Abstract

As with most social practices, teaching is not an invention of the Age of Enlightenment but a “natural” part of any transfer of knowledge and skills and therefore an anthropological “fact.” What makes teachers and teaching a privileged subject of research in the Age of Enlightenment is a particular shift in the meaning of teaching and a modified significance of being a teacher. The two terms–teachers and teaching–underwent a shift as part of a larger movement labeled as the “educationalization of social problems”. This concept addresses the belief that social problems can or actually should be solved through education; primarily through the education of the younger generation, but also through the education of adults. All the undertaken attempts and actions corresponding to this shift counted either on the rationality of humans, concepts like common sense, perfectibility, and individual improvement, but also on the impact of aesthetics and emotion and appealed to morality. In the educationalization process, the teacher turned out to be the personification of these educational ambitions, and the pedagogical efforts to implement and guarantee these ambitions has since increased.

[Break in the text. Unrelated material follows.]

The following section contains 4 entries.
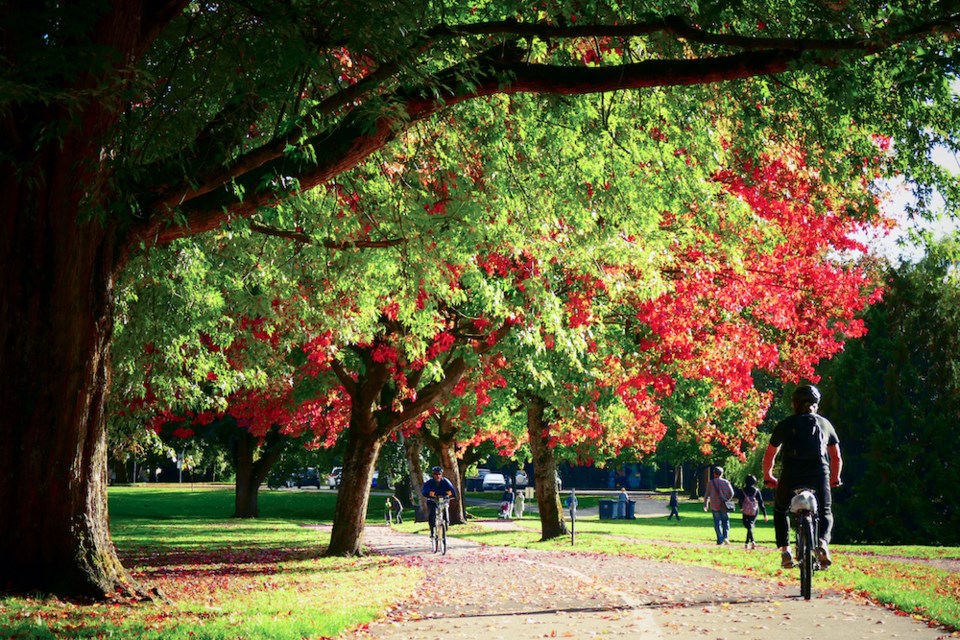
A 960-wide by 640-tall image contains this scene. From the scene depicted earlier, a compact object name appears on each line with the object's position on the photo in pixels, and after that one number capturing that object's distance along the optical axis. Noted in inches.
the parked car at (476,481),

According to these remarks, the chapter takes examples from different European regions and discusses teachers and teaching in institutional (formal) settings, e.g. in universities, academies, schools, and the like. It takes a look at teachers’ education, at their social status, at their pedagogical ideas and tools, and at the teaching materials. In this way, the history of teachers and of the practice of teaching are interwoven with an institutional history of schooling, as institutional settings do preconfigure the relevant practices at least to a certain degree. The second part deals with teachers and teaching in informal settings, with the several forms of popular enlightenment, from political pamphlets to economic treatises and moral publications, takes the related group of actors into account, and discusses the various forms of teaching in a private or vocational context, but also trough travel or through confrontation with visual arts and theatre. The chapter concludes in summarizing the two parts within a comparative perspective with regard to the different European performances of teachers and teaching.